An starken Tagen melden sich mittlerweile mehr als zweieihundert Menschen aus denm gesamten Bundesgebiet - ab acht Uhr sind die Leitungen offen. Dann rufen auch schon die ersten an und freuen sich über ein paar warme Worte am Morgen. "Die sagen dann: Für mich ist der Tag jetzt gerettet!", sagt Elke Schilling.
Hilfe zur Selbsthilfe
Es melden sich aber auch alte Menschen, die erzählen, sie hätten seit zwei Wochen mit niemandem mehr gesprochen. Andere wiederum leiden weniger unter Einsamkeit, sondern brauchen eher praktische Lebenstipps.

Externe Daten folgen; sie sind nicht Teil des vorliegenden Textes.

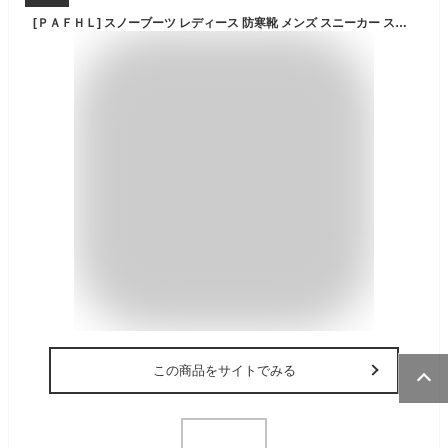
[ＰＡＦＨＬ] スノーブーツ レディース 防寒靴 メンズ スニーカー スノーシューず メンズ 冬 防寒スニーカー 靴 裏起毛 暖かい 23.0cm-28.0cm ブラック 25.0cm
この商品をサイトでみる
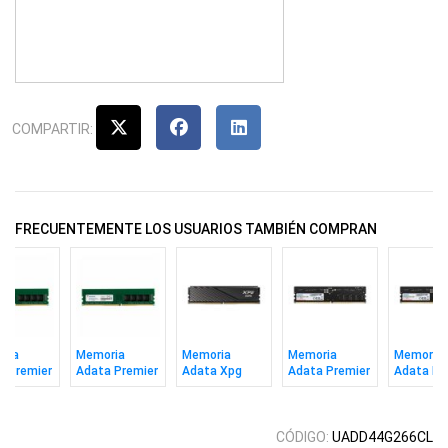
COMPARTIR:
FRECUENTEMENTE LOS USUARIOS TAMBIÉN COMPRAN
ria
Memoria
Memoria
Memoria
Memoria
a Premier
Adata Premier
Adata Xpg
Adata Premier
Adata Pr
 16gb
Ddr4 8gb 3200
Lancer Bl Ddr5
Ddr5 16gb
Ddr5 8gb
 CL22
CL22
16gb 6000
5600 Cl46
Cl46
Cl30 Bk
CÓDIGO:
UADD44G266CL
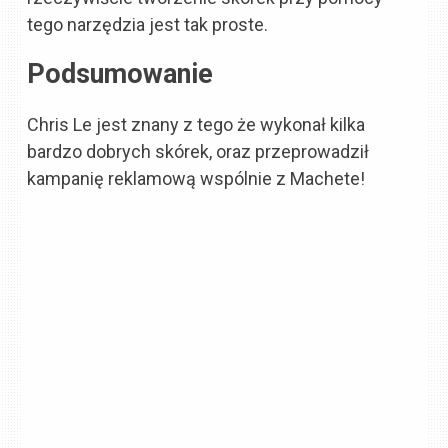
tego narzędzia jest tak proste.
Podsumowanie
Chris Le jest znany z tego że wykonał kilka
bardzo dobrych skórek, oraz przeprowadził
kampanię reklamową wspólnie z Machete!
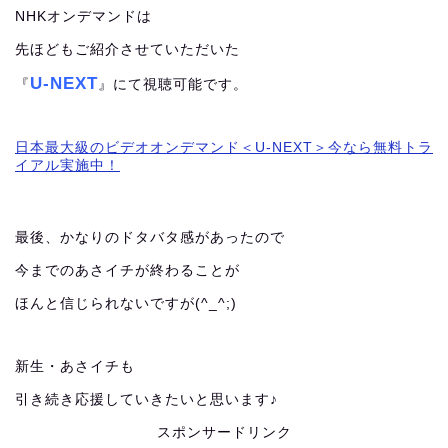
NHKオンデマンドは
先ほどもご紹介させていただいた
U-NEXT
『
』にて視聴可能です。
日本最大級のビデオオンデマンド＜U-NEXT＞今なら無料トラ
イアル実施中！
最後、かなりのドタバタ感があったので
今までのあさイチが終わることが
ほんと信じられないですが(^_^;)
新生・あさイチも
引き続き応援していきたいと思います♪
スポンサードリンク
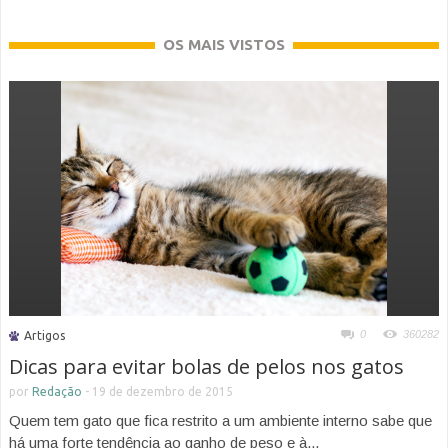
OS MAIS VISTOS
0
360282
Artigos
Dicas para evitar bolas de pelos nos gatos
por
Redação
-
19 de dezembro de 2015
Quem tem gato que fica restrito a um ambiente interno sabe que
há uma forte tendência ao ganho de peso e à...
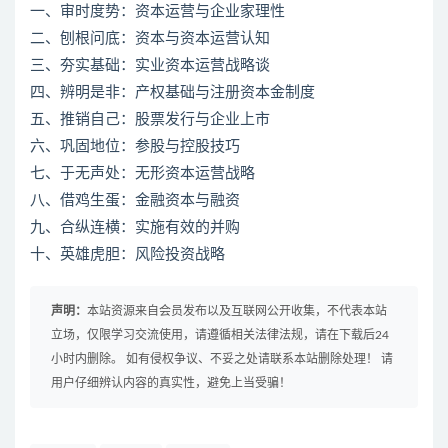
一、审时度势：资本运营与企业家理性
二、刨根问底：资本与资本运营认知
三、夯实基础：实业资本运营战略谈
四、辨明是非：产权基础与注册资本金制度
五、推销自己：股票发行与企业上市
六、巩固地位：参股与控股技巧
七、于无声处：无形资本运营战略
八、借鸡生蛋：金融资本与融资
九、合纵连横：实施有效的并购
十、英雄虎胆：风险投资战略
声明：
本站资源来自会员发布以及互联网公开收集，不代表本站
立场，仅限学习交流使用，请遵循相关法律法规，请在下载后24
小时内删除。 如有侵权争议、不妥之处请联系本站删除处理！ 请
用户仔细辨认内容的真实性，避免上当受骗！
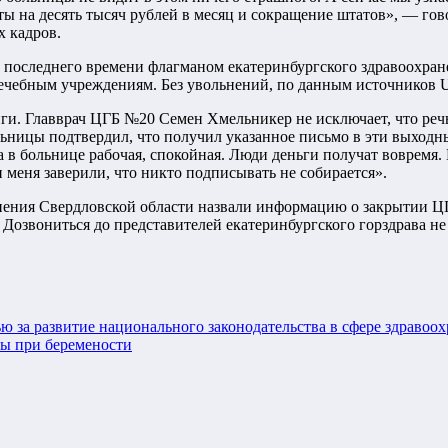
аты на десять тысяч рублей в месяц и сокращение штатов», — го
 кадров.
последнего времени флагманом екатеринбургского здравоохранен
 лечебным учреждениям. Без увольнений, по данным источников 
ги. Главврач ЦГБ №20 Семен Хмельникер не исключает, что реч
ьницы подтвердил, что получил указанное письмо в эти выходны
 в больнице рабочая, спокойная. Люди деньги получат вовремя.
 меня заверили, что никто подписывать не собирается».
нения Свердловской области назвали информацию о закрытии Ц
Дозвониться до представителей екатеринбургского горздрава не 
ю за развитие национального законодательства в сфере здравоо
ны при беремености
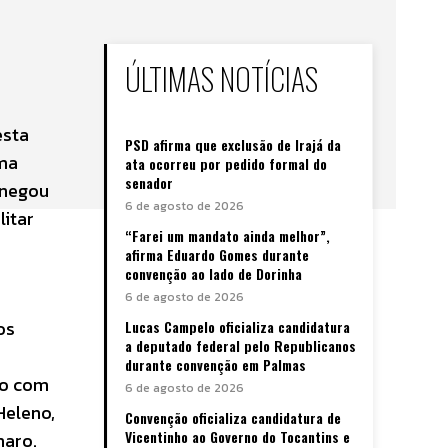
ÚLTIMAS NOTÍCIAS
esta
PSD afirma que exclusão de Irajá da
uma
ata ocorreu por pedido formal do
senador
 negou
6 de agosto de 2026
litar
“Farei um mandato ainda melhor”,
afirma Eduardo Gomes durante
convenção ao lado de Dorinha
6 de agosto de 2026
os
Lucas Campelo oficializa candidatura
a deputado federal pelo Republicanos
durante convenção em Palmas
to com
6 de agosto de 2026
Heleno,
Convenção oficializa candidatura de
Vicentinho ao Governo do Tocantins e
naro.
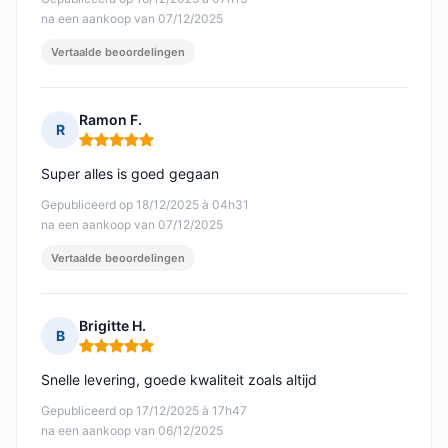
na een aankoop van 07/12/2025
Vertaalde beoordelingen
Ramon F.
R
Opmerking: 5 van 5
Super alles is goed gegaan
Gepubliceerd op 18/12/2025 à 04h31
na een aankoop van 07/12/2025
Vertaalde beoordelingen
Brigitte H.
B
Opmerking: 5 van 5
Snelle levering, goede kwaliteit zoals altijd
Gepubliceerd op 17/12/2025 à 17h47
na een aankoop van 06/12/2025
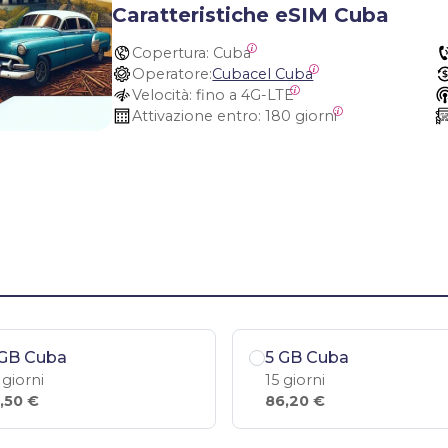
Caratteristiche eSIM Cuba
Copertura:
 Cuba
Operatore:
Cubacel Cuba
Velocità:
 fino a 4G-LTE
Attivazione entro:
 180 giorni
 GB Cuba
5 GB Cuba
 giorni
15 giorni
,50 €
86,20 €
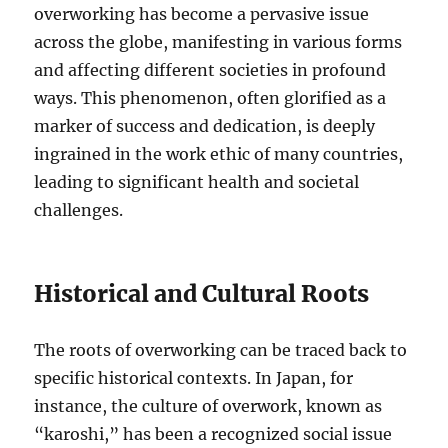
overworking has become a pervasive issue
across the globe, manifesting in various forms
and affecting different societies in profound
ways. This phenomenon, often glorified as a
marker of success and dedication, is deeply
ingrained in the work ethic of many countries,
leading to significant health and societal
challenges.
Historical and Cultural Roots
The roots of overworking can be traced back to
specific historical contexts. In Japan, for
instance, the culture of overwork, known as
“karoshi,” has been a recognized social issue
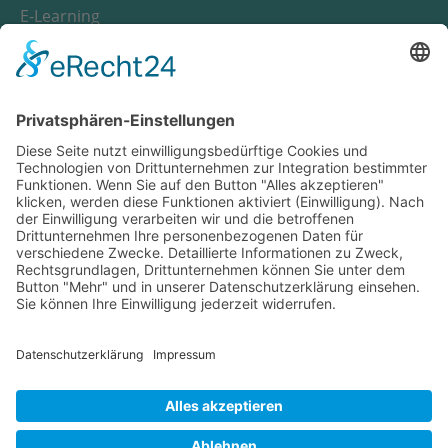
E-Learning
Notfall
Wichtige Nummern
Anfahrt
Suche
Impressum
Datenschutz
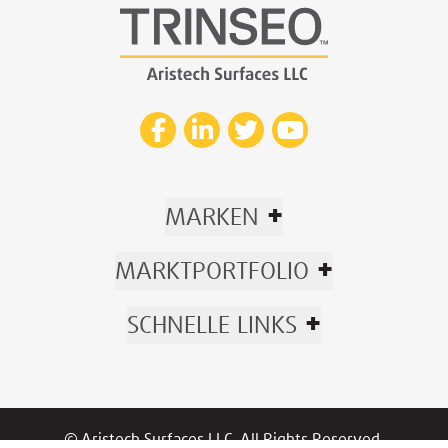
+
MARKEN
+
MARKTPORTFOLIO
+
SCHNELLE LINKS
© Aristech Surfaces LLC. All Rights Reserved.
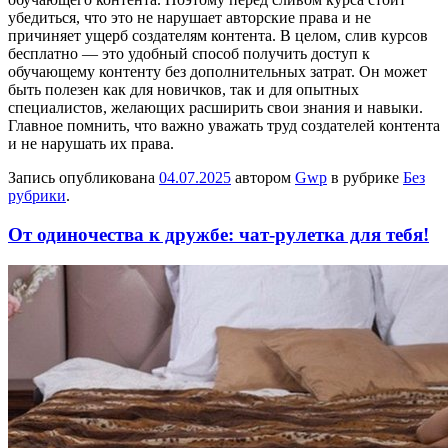
убедиться, что это не нарушает авторские права и не
причиняет ущерб создателям контента. В целом, слив курсов
бесплатно — это удобный способ получить доступ к
обучающему контенту без дополнительных затрат. Он может
быть полезен как для новичков, так и для опытных
специалистов, желающих расширить свои знания и навыки.
Главное помнить, что важно уважать труд создателей контента
и не нарушать их права.
Запись опубликована
04.07.2025
автором
Gwp
в рубрике
Без
рубрики
.
От одиночества к дружбе: чат-рулетка для тебя!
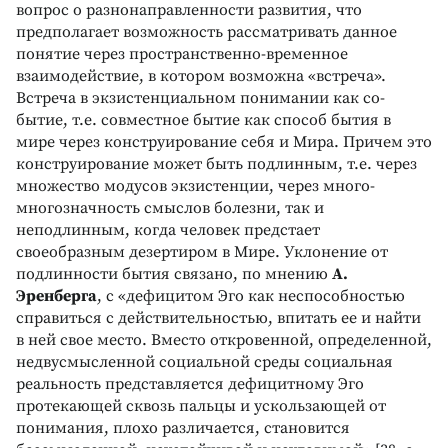
вопрос о разнонаправленности развития, что
предполагает возможность рассматривать данное
понятие через пространственно-временное
взаимодействие, в котором возможна «встреча».
Встреча в экзистенциальном понимании как со-
бытие, т.е. совместное бытие как способ бытия в
мире через конструирование себя и Мира. Причем это
конструирование может быть подлинным, т.е. через
множество модусов экзистенции, через много-
многозначность смыслов болезни, так и
неподлинным, когда человек предстает
своеобразным дезертиром в Мире. Уклонение от
подлинности бытия связано, по мнению
А.
Эренберга
, с «дефицитом Эго как неспособностью
справиться с действительностью, впитать ее и найти
в ней свое место. Вместо откровенной, определенной,
недвусмысленной социальной среды социальная
реальность представляется дефицитному Эго
протекающей сквозь пальцы и ускользающей от
понимания, плохо различается, становится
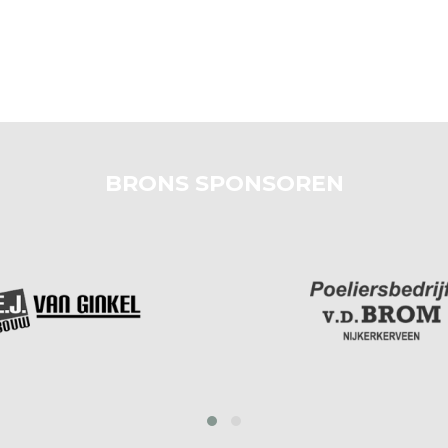
BRONS SPONSOREN
prev
next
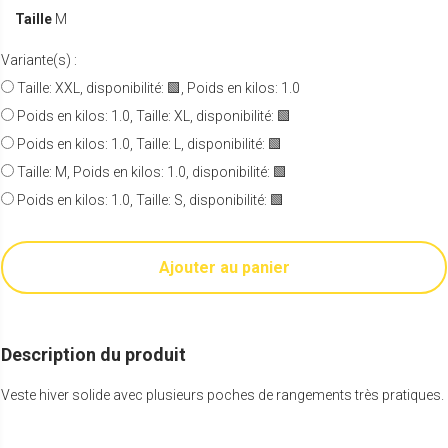
Taille
M
Variante(s) :
Taille: XXL, disponibilité: 🟩, Poids en kilos: 1.0
Poids en kilos: 1.0, Taille: XL, disponibilité: 🟩
Poids en kilos: 1.0, Taille: L, disponibilité: 🟩
Taille: M, Poids en kilos: 1.0, disponibilité: 🟩
Poids en kilos: 1.0, Taille: S, disponibilité: 🟩
Ajouter au panier
Description du produit
Veste hiver solide avec plusieurs poches de rangements très pratiques.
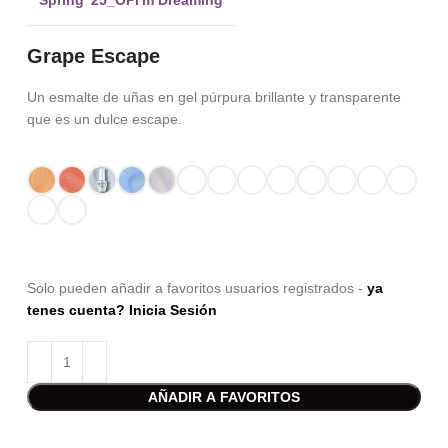
Grape Escape
Un esmalte de uñas en gel púrpura brillante y transparente
que es un dulce escape.
Solo pueden añadir a favoritos usuarios registrados -
ya
tenes cuenta? Inicia Sesión
AÑADIR A FAVORITOS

Auch dafür ist die Hotline von Elke Schilling da.
Ist Silbernetz eine Art telefonischer Rettungsstation? "Na ja, wenn Sie so wollen, werfen wir den Leuten schon einen Rettungsanker hin." Aber die Menschen müssten schon selbst mitanpacken, "denn im Grunde genommen kann ich niemanden retten". Sie wolle den Menschen lieber Hilfe an die Hand geben, ihre eigene Rettung anzugehen.
Elke Schilling möchte weg vom Klischee der vermeintlich hilflosen, gebrechlichen alten Leute. Wer ihr das Kompliment macht, sie sehe ja viel jünger aus als 78, den fragt die gebürtige Leipzigerin forsch zurück: "Wie alt soll ich denn aussehen für 78?"